Gewindereparatur mit Helicoil Plus!

Wer regelmäßig schraubt, kennt das Problem: nach fest kommt ab! Häufig, gerade bei Leichtmetallbauteilen, wird dabei das Einschraubgewinde beschädigt. Ärgerlich, aber es gibt eine Lösung zur Gewindereparatur. Helicoil! Dieser Drahtgewindeeinsatz, wie er korrekt genannt wird, wurde Ende der 1930er Jahre in den USA entwickelt. Problemstellung damals: aus Grauguss gefertigte Sternmotoren.
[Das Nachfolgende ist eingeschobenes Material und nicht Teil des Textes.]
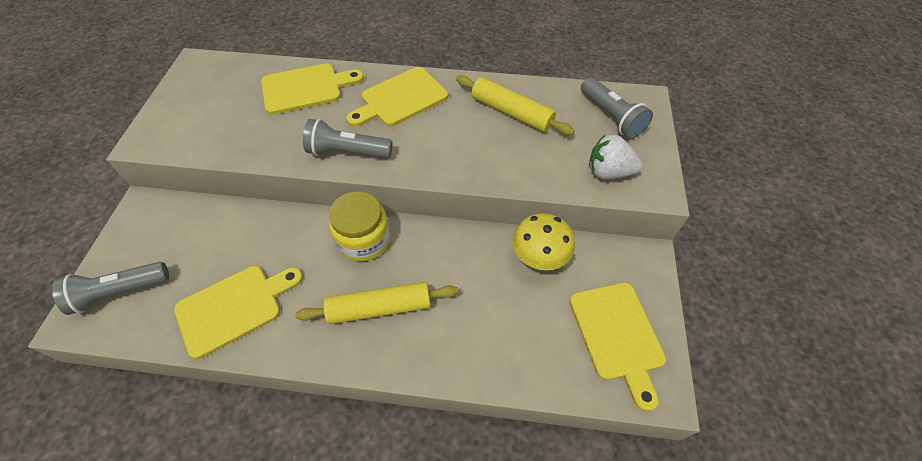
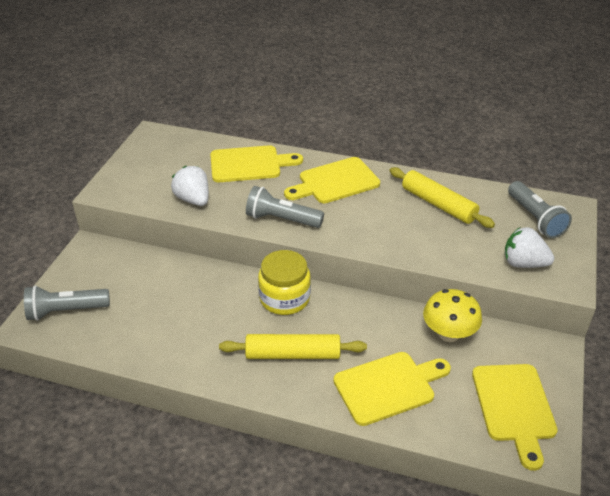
camera: 10 degrees right, 15 degrees down
(234, 307) = (163, 336): yellow cutting board -> yellow cutting board (388, 386)
(247, 139) = (193, 199): none -> white strawberry

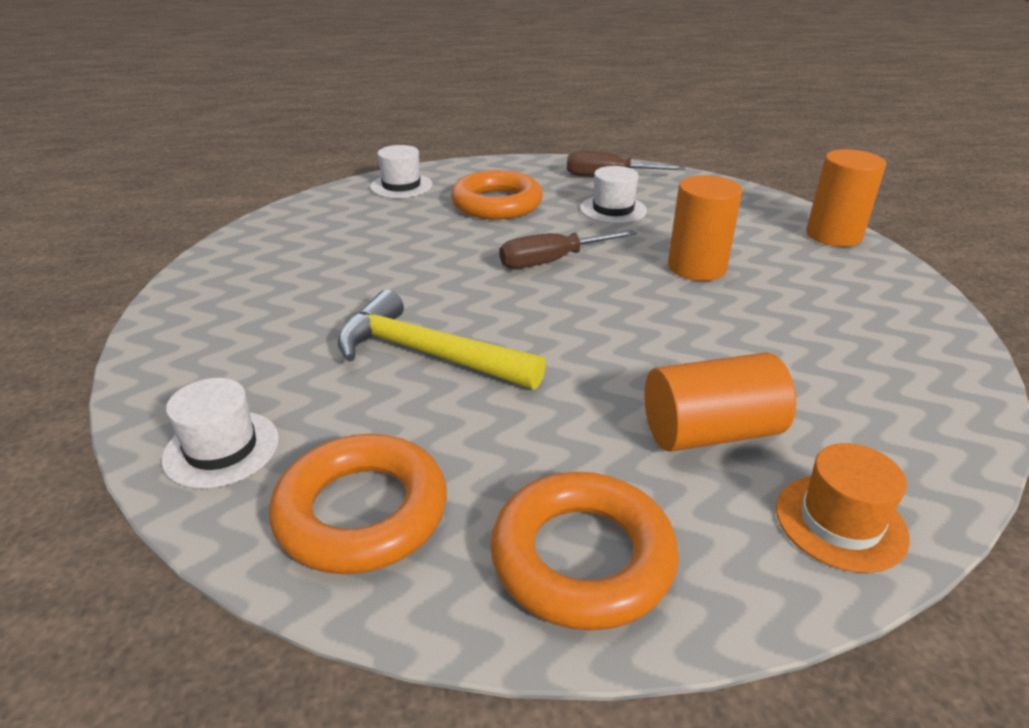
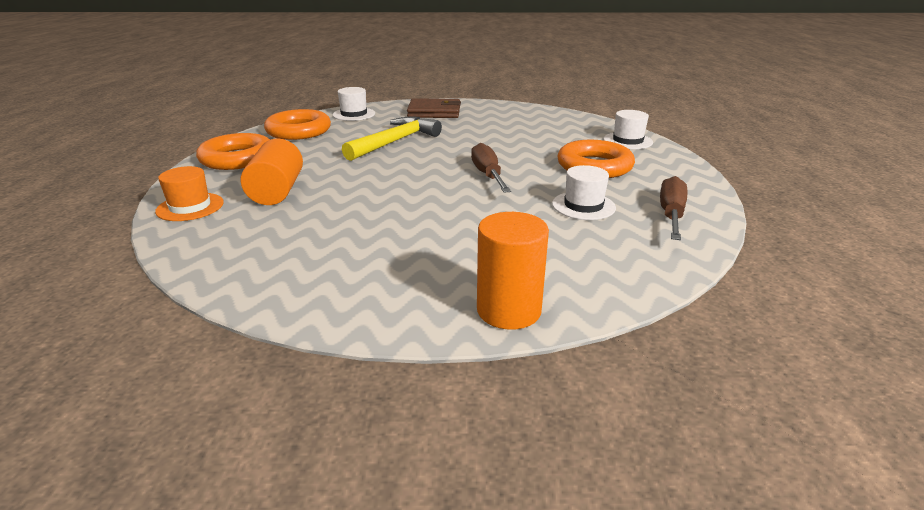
camera: 100 degrees right, 5 degrees down
(232, 336) = (434, 112): none -> brown wallet
(696, 267) = (460, 221): orange cylinder -> none

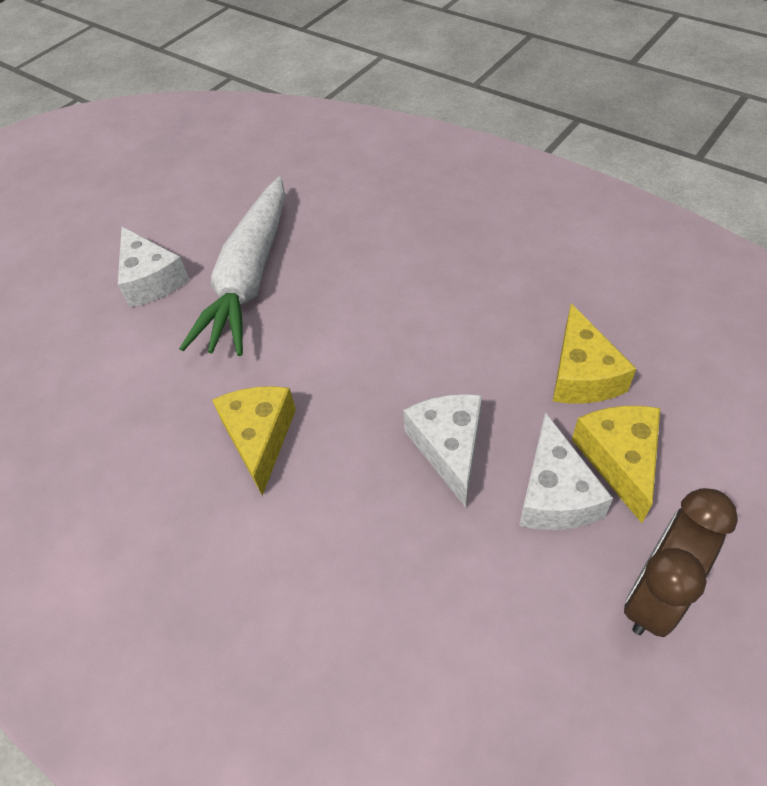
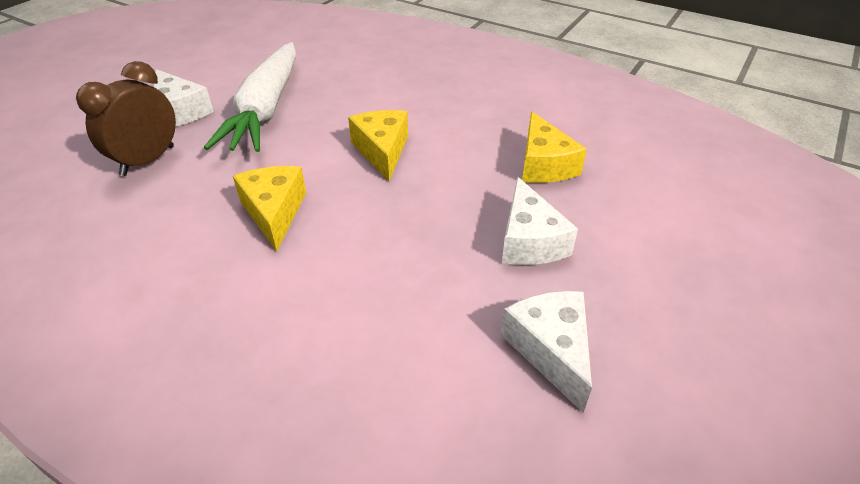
camera: 10 degrees left, 10 degrees down
(449, 448) = (438, 214): white cheese -> white cheese (551, 350)
(619, 460) = (579, 217): yellow cheese -> yellow cheese (382, 151)
(655, 595) = (619, 304): brown clock -> brown clock (148, 161)

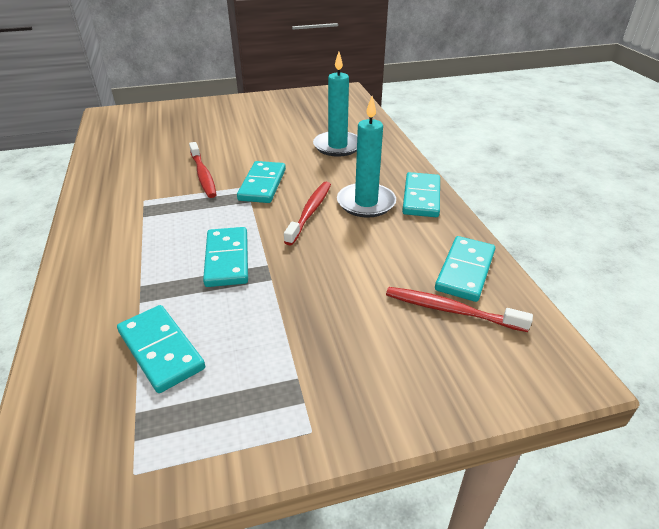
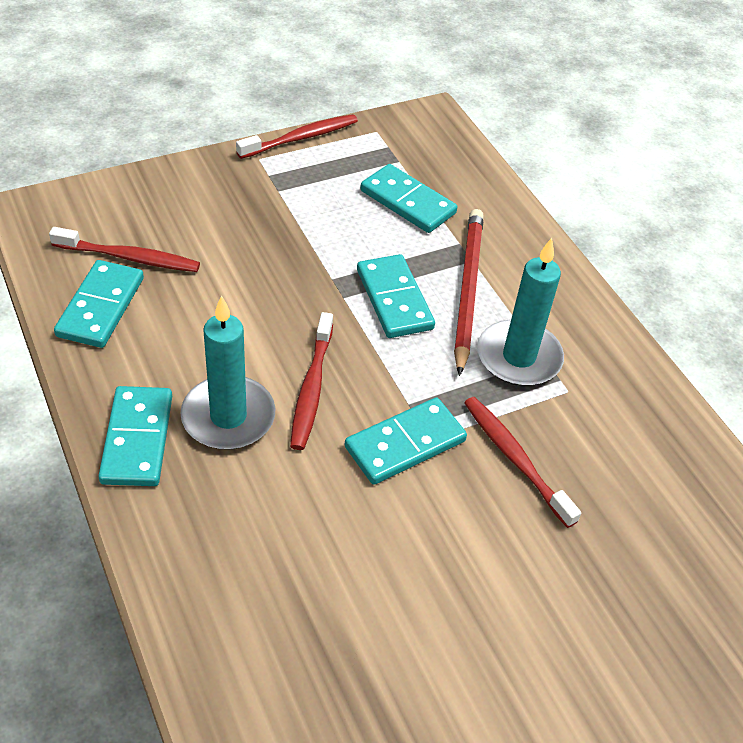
camera: 165 degrees right, 10 degrees up
(163, 262) = (467, 290): none -> red pencil
(246, 466) = (301, 138): none -> red toothbrush
(262, 184) = (405, 444): turquoise domino -> turquoise domino turned 60 degrees clockwise
(337, 146) = (296, 586): turquoise candle -> turquoise candle (519, 357)

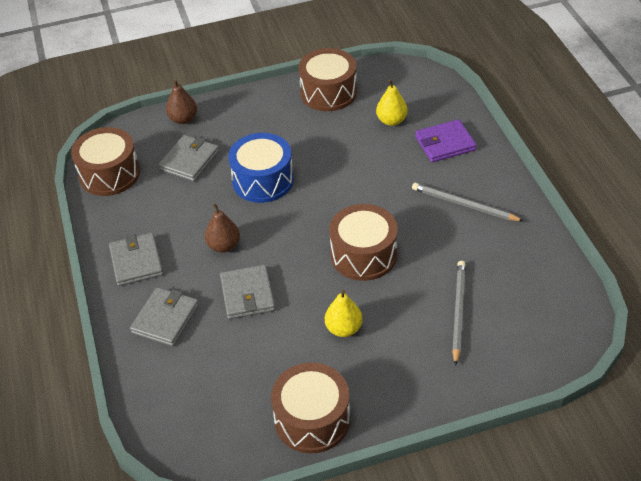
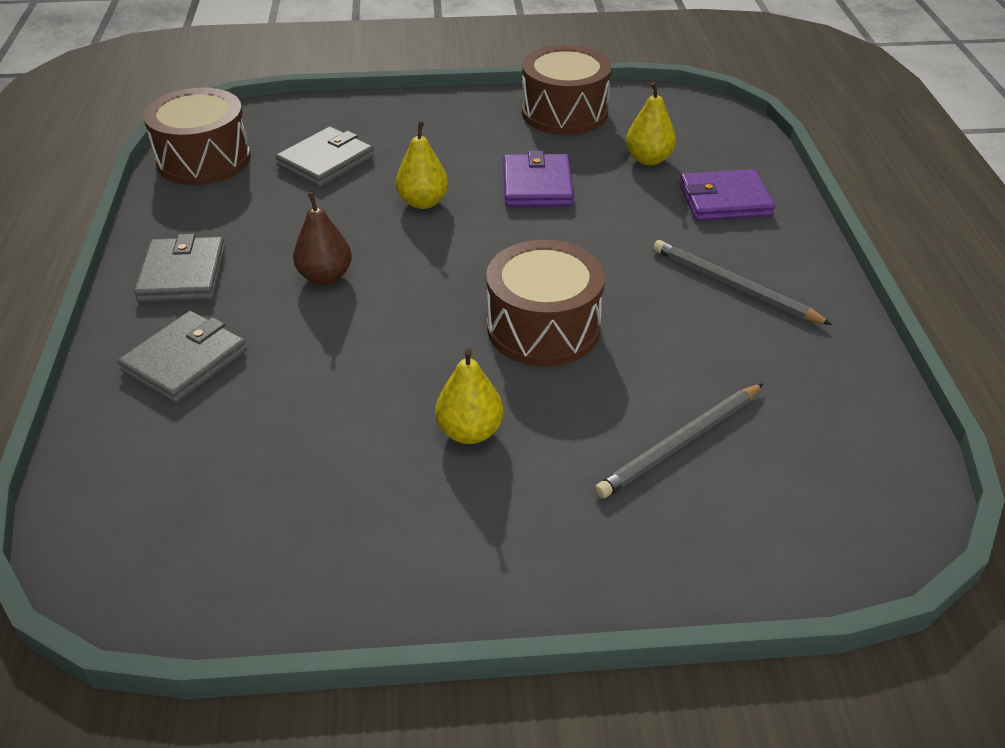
camera: 10 degrees right, 5 degrees down
(183, 119) = (341, 112): brown pear -> none
(247, 294) = (331, 350): grey wallet -> none
(263, 180) = (423, 202): blue drum -> yellow pear
(312, 419) = (356, 571): brown drum -> none
(329, 154) = (537, 185): none -> purple wallet
(458, 311) = (680, 443): grey pencil -> grey pencil turned 150 degrees counterclockwise

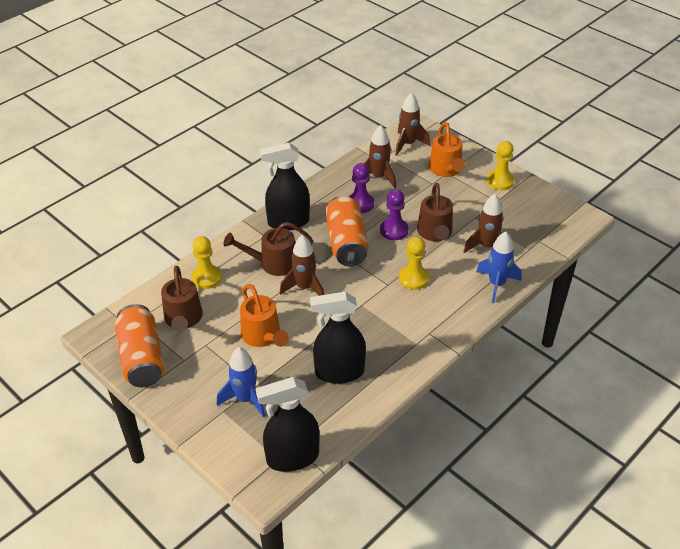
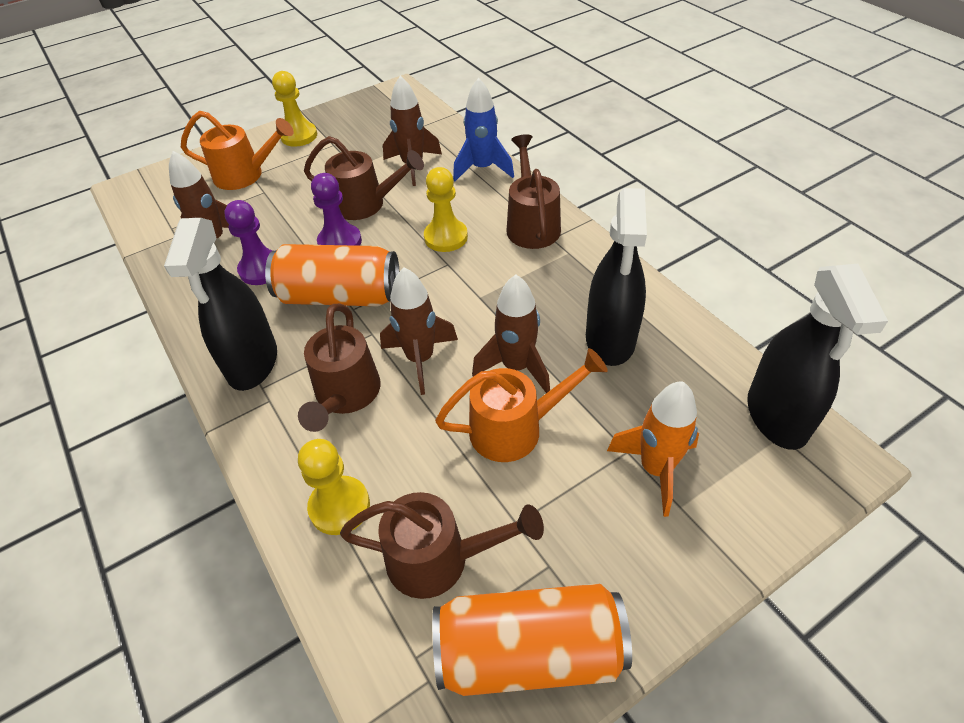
camera: 75 degrees left, 5 degrees up
(245, 399) = (655, 469): blue rocket -> orange rocket
(408, 144) = (163, 201): brown rocket -> brown rocket (516, 367)
(441, 320) = (531, 224): none -> brown watering can

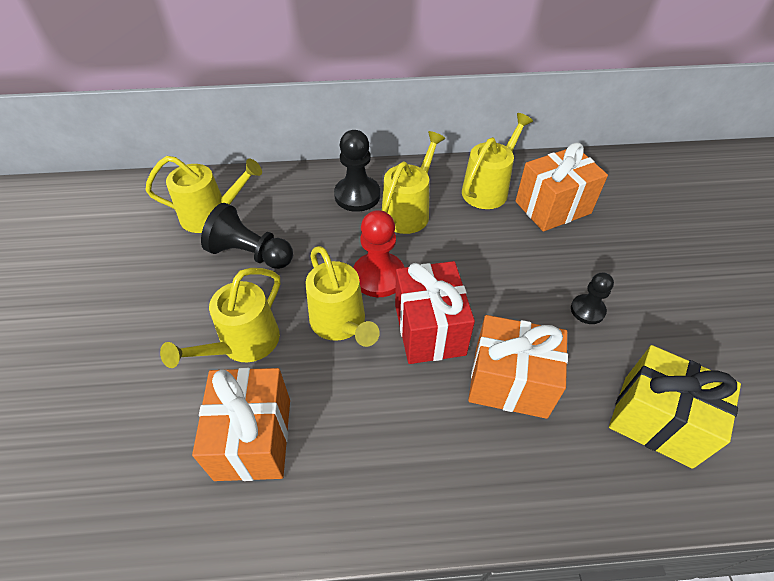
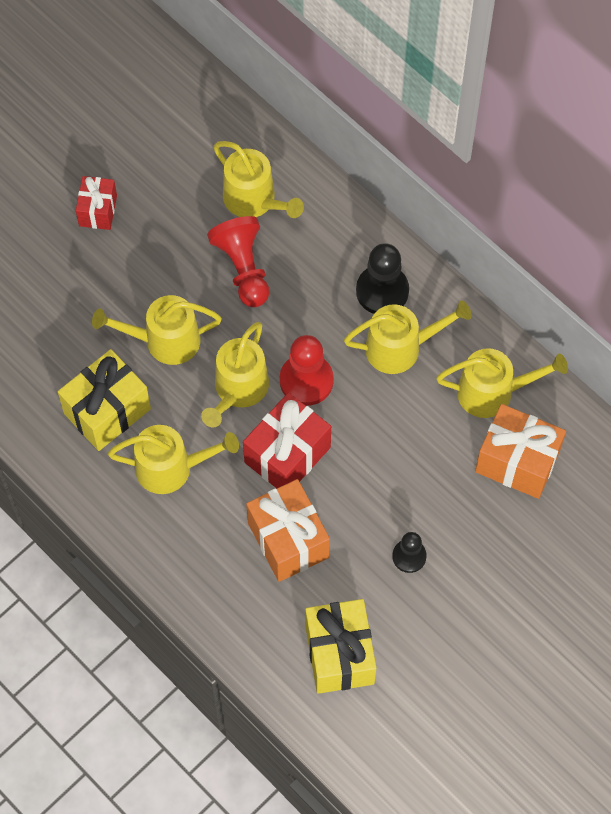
camera: 50 degrees right, 15 degrees up
(87, 309) = (98, 211): none -> red gift
(250, 254) = (243, 268): black pawn -> red pawn
(253, 438) = (107, 411): orange gift -> yellow gift
(361, 425) = (172, 468): none -> yellow watering can

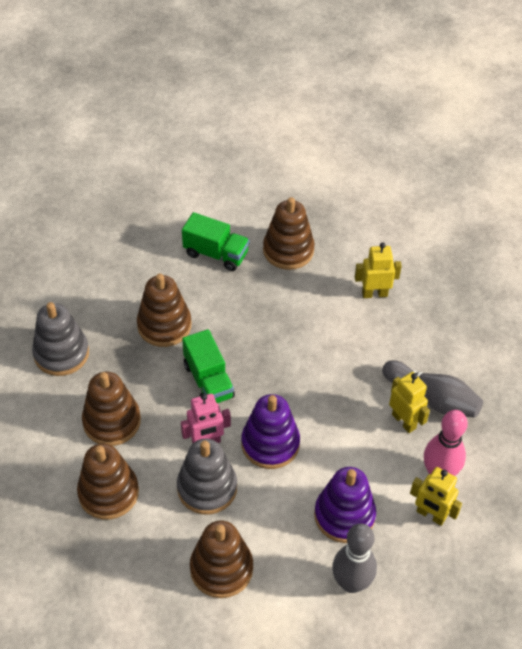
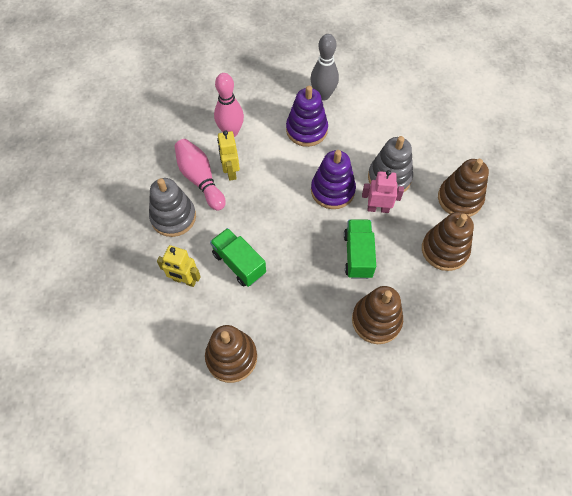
camera: 155 degrees left, 10 degrees up
(61, 353) = (473, 327): grey stacking toy -> grey stacking toy (173, 217)
(216, 254) = (300, 382): green truck -> green truck (239, 263)
(221, 568) = (398, 128): brown stacking toy -> none
(430, 515) = (253, 112): yellow robot -> none
(432, 398) = (200, 179): grey bowling pin -> pink bowling pin

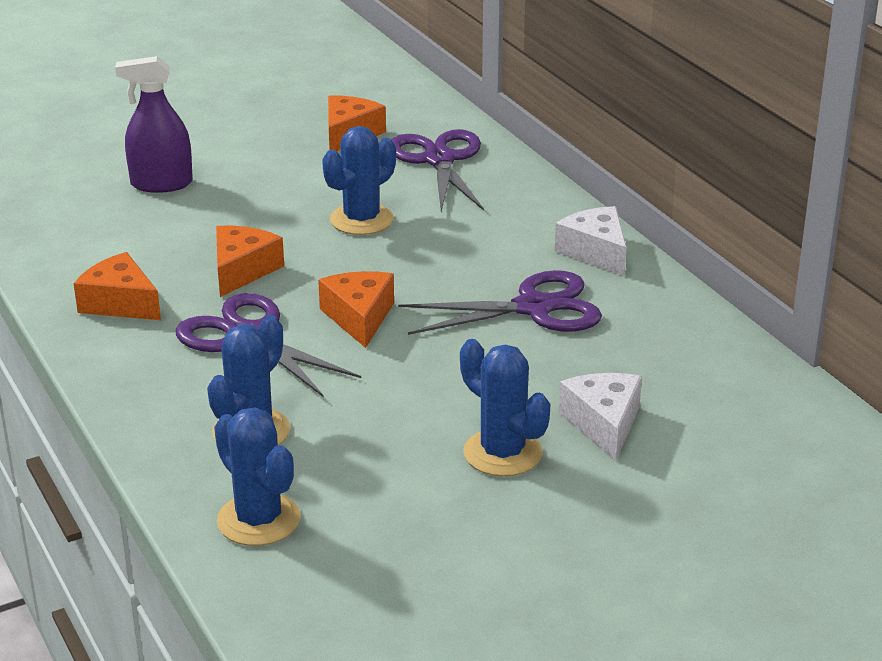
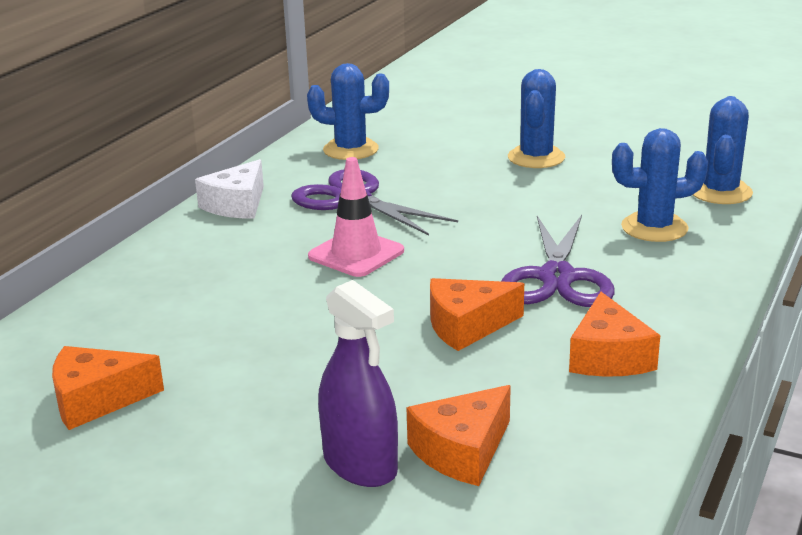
camera: 125 degrees left, 5 degrees down
(359, 317) = (460, 249): orange cheese -> orange cheese (462, 451)
(361, 220) = (298, 311): blue cactus -> blue cactus (350, 150)
(419, 270) = (356, 254): none -> pink traffic cone
(439, 160) = (119, 323): purple scissors -> none
(603, 423) = (460, 144): white cheese -> none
Deren Gewinde hatten eine geringe Tragfähigkeit und neigten bei häufigen Wiederholverschraubungen (Wartungsarbeiten) zum ausreißen.

 

Mit Helicoil konnte dieses Problem behoben werden. Beschädigte Gewinde wurden repariert und Neukonstruktionen ab Werk damit verstärkt. (bis heute) Die elastische Auslegung als federnder Wendel bewirkt eine konstante Last- und Spannungsverteilung, durch die eine enorme Steigerung der Gewindetragfähigkeit erreicht wird. Insbesondere in Materialien mit geringer Scherfestigkeit wie z. Bsp. Aluminium.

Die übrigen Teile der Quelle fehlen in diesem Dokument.